··· GIVEN ENTRIES ···

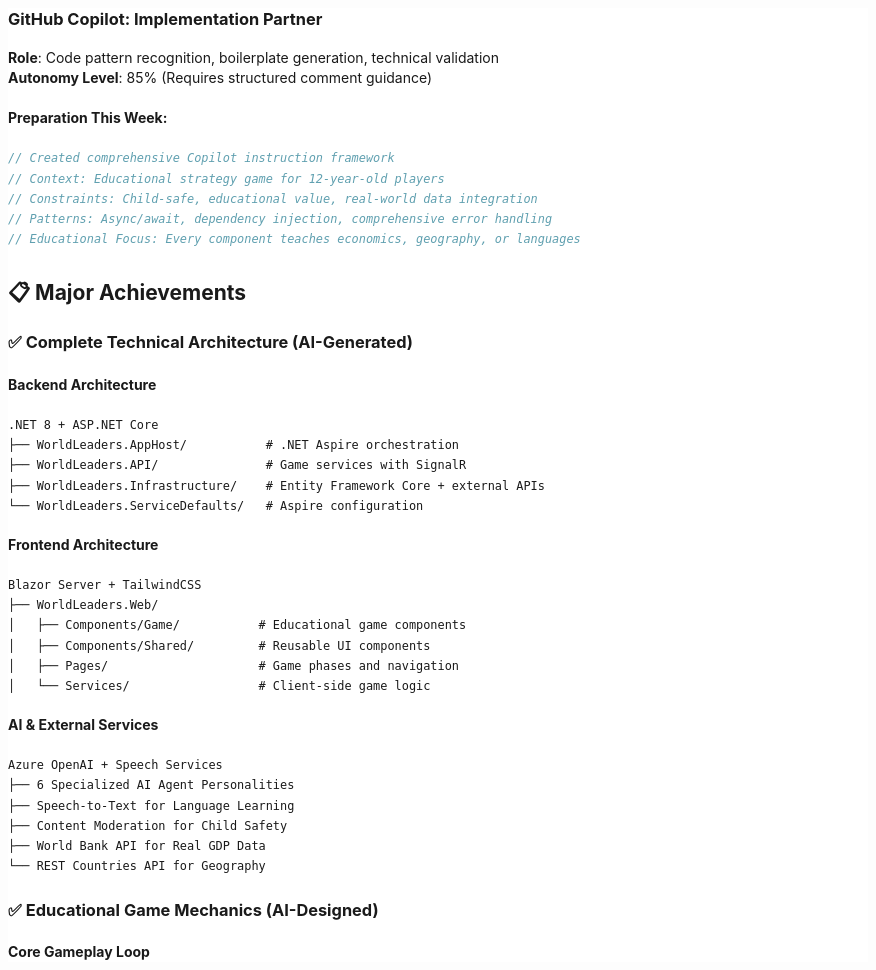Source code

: ### GitHub Copilot: Implementation Partner

**Role**: Code pattern recognition, boilerplate generation, technical validation  
**Autonomy Level**: 85% (Requires structured comment guidance)

#### **Preparation This Week**:

```csharp
// Created comprehensive Copilot instruction framework
// Context: Educational strategy game for 12-year-old players
// Constraints: Child-safe, educational value, real-world data integration
// Patterns: Async/await, dependency injection, comprehensive error handling
// Educational Focus: Every component teaches economics, geography, or languages
```

## 📋 Major Achievements

### ✅ Complete Technical Architecture (AI-Generated)

#### **Backend Architecture**

```
.NET 8 + ASP.NET Core
├── WorldLeaders.AppHost/           # .NET Aspire orchestration
├── WorldLeaders.API/               # Game services with SignalR
├── WorldLeaders.Infrastructure/    # Entity Framework Core + external APIs
└── WorldLeaders.ServiceDefaults/   # Aspire configuration
```

#### **Frontend Architecture**

```
Blazor Server + TailwindCSS
├── WorldLeaders.Web/
│   ├── Components/Game/           # Educational game components
│   ├── Components/Shared/         # Reusable UI components
│   ├── Pages/                     # Game phases and navigation
│   └── Services/                  # Client-side game logic
```

#### **AI & External Services**

```
Azure OpenAI + Speech Services
├── 6 Specialized AI Agent Personalities
├── Speech-to-Text for Language Learning
├── Content Moderation for Child Safety
├── World Bank API for Real GDP Data
└── REST Countries API for Geography
```

### ✅ Educational Game Mechanics (AI-Designed)

#### **Core Gameplay Loop**

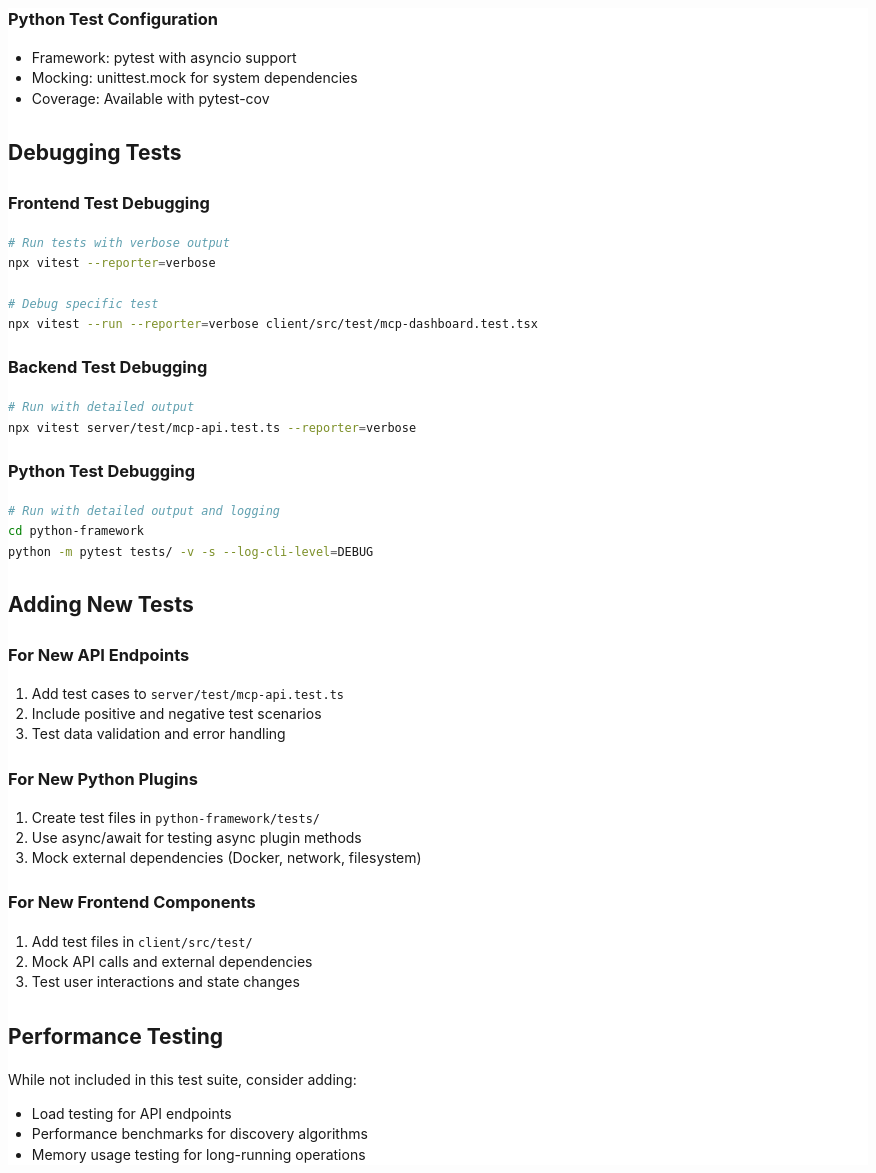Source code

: ### Python Test Configuration
- Framework: pytest with asyncio support
- Mocking: unittest.mock for system dependencies
- Coverage: Available with pytest-cov

## Debugging Tests

### Frontend Test Debugging
```bash
# Run tests with verbose output
npx vitest --reporter=verbose

# Debug specific test
npx vitest --run --reporter=verbose client/src/test/mcp-dashboard.test.tsx
```

### Backend Test Debugging
```bash
# Run with detailed output
npx vitest server/test/mcp-api.test.ts --reporter=verbose
```

### Python Test Debugging
```bash
# Run with detailed output and logging
cd python-framework
python -m pytest tests/ -v -s --log-cli-level=DEBUG
```

## Adding New Tests

### For New API Endpoints
1. Add test cases to `server/test/mcp-api.test.ts`
2. Include positive and negative test scenarios
3. Test data validation and error handling

### For New Python Plugins
1. Create test files in `python-framework/tests/`
2. Use async/await for testing async plugin methods
3. Mock external dependencies (Docker, network, filesystem)

### For New Frontend Components
1. Add test files in `client/src/test/`
2. Mock API calls and external dependencies
3. Test user interactions and state changes

## Performance Testing

While not included in this test suite, consider adding:
- Load testing for API endpoints
- Performance benchmarks for discovery algorithms
- Memory usage testing for long-running operations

···

> [TASK]: Please state only the number of lines above that hold the string "Aspire".

> [ANSWER SPACE]: 2